Entre los que respondieron, los usuarios de cannabis eran más jóvenes (31 frente a 39 años) y tenían menos escolaridad e ingresos más bajos que los no usuarios. Los usuarios de cannabis también habían padecido diabetes durante un periodo más breve (16 frente a 20 años).

El criterio principal de valoración del estudio fue la hospitalización por cetoacidosis diabética durante los 12 meses precedentes. Todas las hospitalizaciones por cetoacidosis diabética autonotificadas fueron confirmadas mediante el análisis del registro médico.

Muchos participantes reportaron utilizar bomba de insulina, así como monitorización continua de la glucosa.

Trastorno por uso de cannabis en casi una quinta parte de los participantes

De los 134 adultos con diabetes de tipo 1 que comunicaron utilizar cannabis en los últimos 12 meses, 75% comunicó que lo hizo con fines recreativos, 18% por motivos relacionados con la diabetes y 35% por motivos no relacionados con la diabetes.

De adultos con diabetes de tipo 1 que informaron utilizar cannabis, 53% la había utilizado durante más de 3 años y 40% informó consumirla más de cuatro veces a la semana.

El estudio también demostró que 24% de las personas con diabetes de tipo 1 que reportaron utilizar cannabis tenía una puntuación de uso lo suficientemente alta para considerarse riesgosa, y 18% tuvo una puntuación que indicó un posible trastorno por uso de cannabis.
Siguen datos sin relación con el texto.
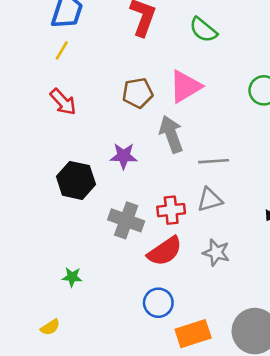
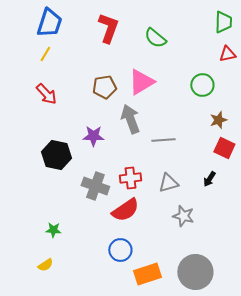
gray triangle: (210, 200) -> (168, 183), moved
gray star: (216, 253) -> (183, 216), moved
yellow semicircle: (50, 327) -> (45, 265), moved

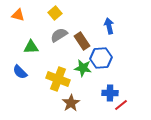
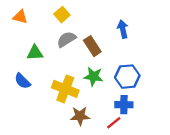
blue hexagon: (101, 58) -> (127, 77), moved
brown star: (71, 103) -> (80, 116), turned 30
red line: (121, 105) -> (114, 123), moved

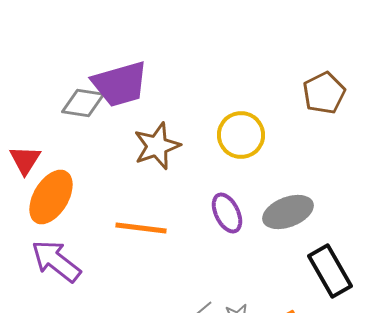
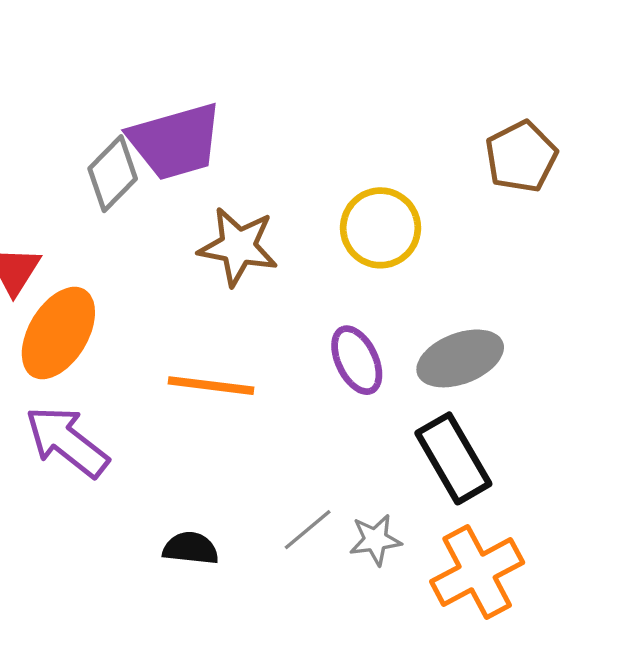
gray diamond: (83, 103) -> (113, 174), turned -54
brown star: (157, 146) -> (238, 247), turned 30
black rectangle: (330, 271) -> (453, 458), moved

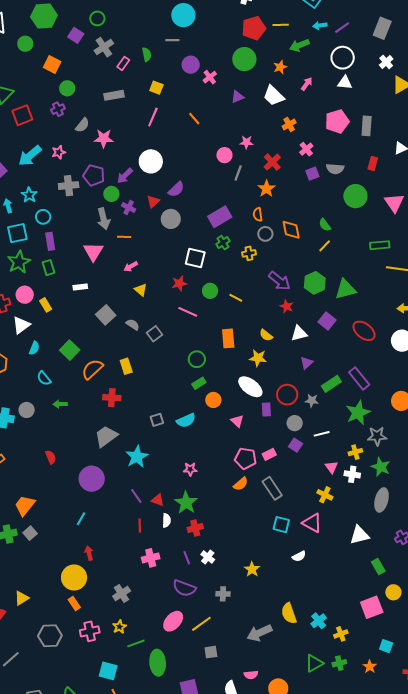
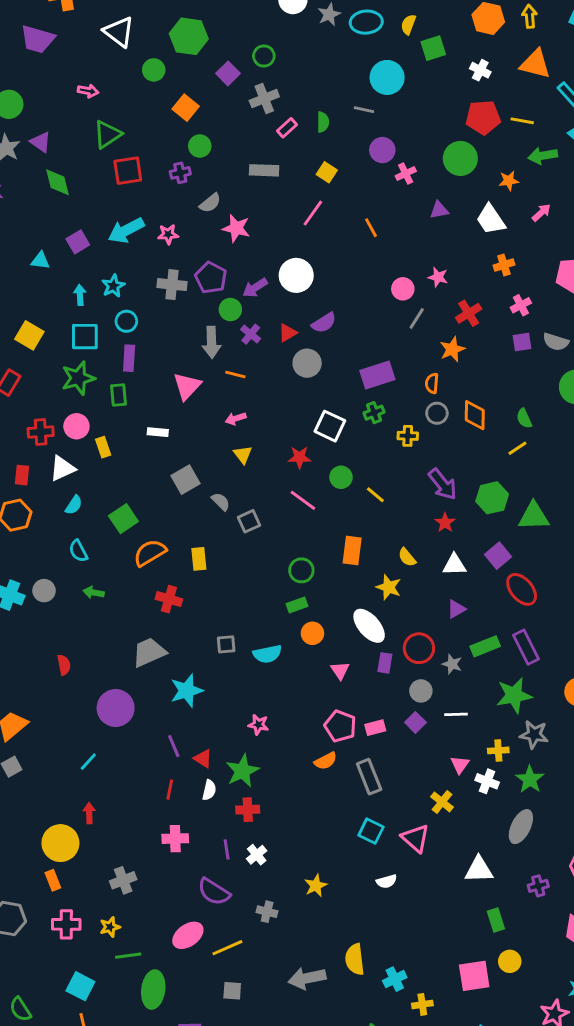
red ellipse: (364, 331) -> (522, 589), moved

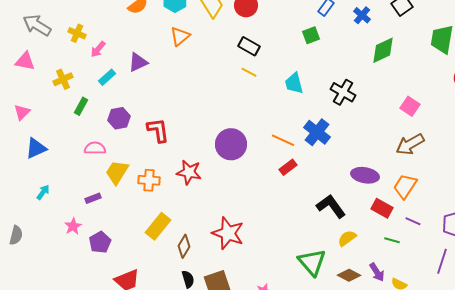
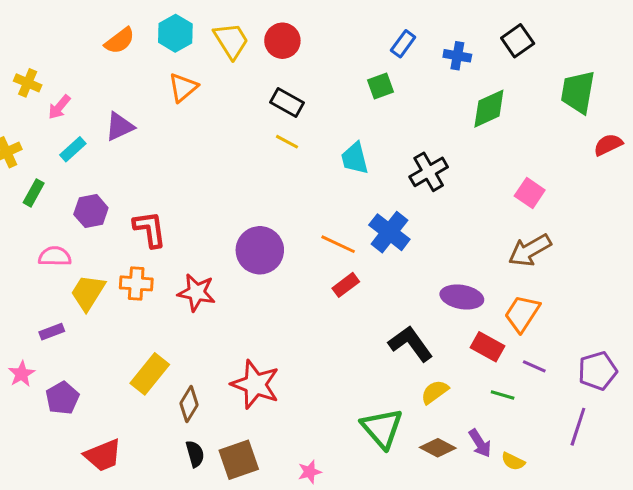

Sin embargo, los autores señalan que el estudio unicéntrico está limitado por el pequeño tamaño de la muestra, los desenlaces de diabetes autonotificados y posiblemente por factores de confusión no medidos, como el acceso a atención médica.

“Se necesita más investigación para confirmar estos hallazgos y comprender los efectos y consecuencias adversas del consumo de cannabis en pacientes con diabetes de tipo 1”, concluyen.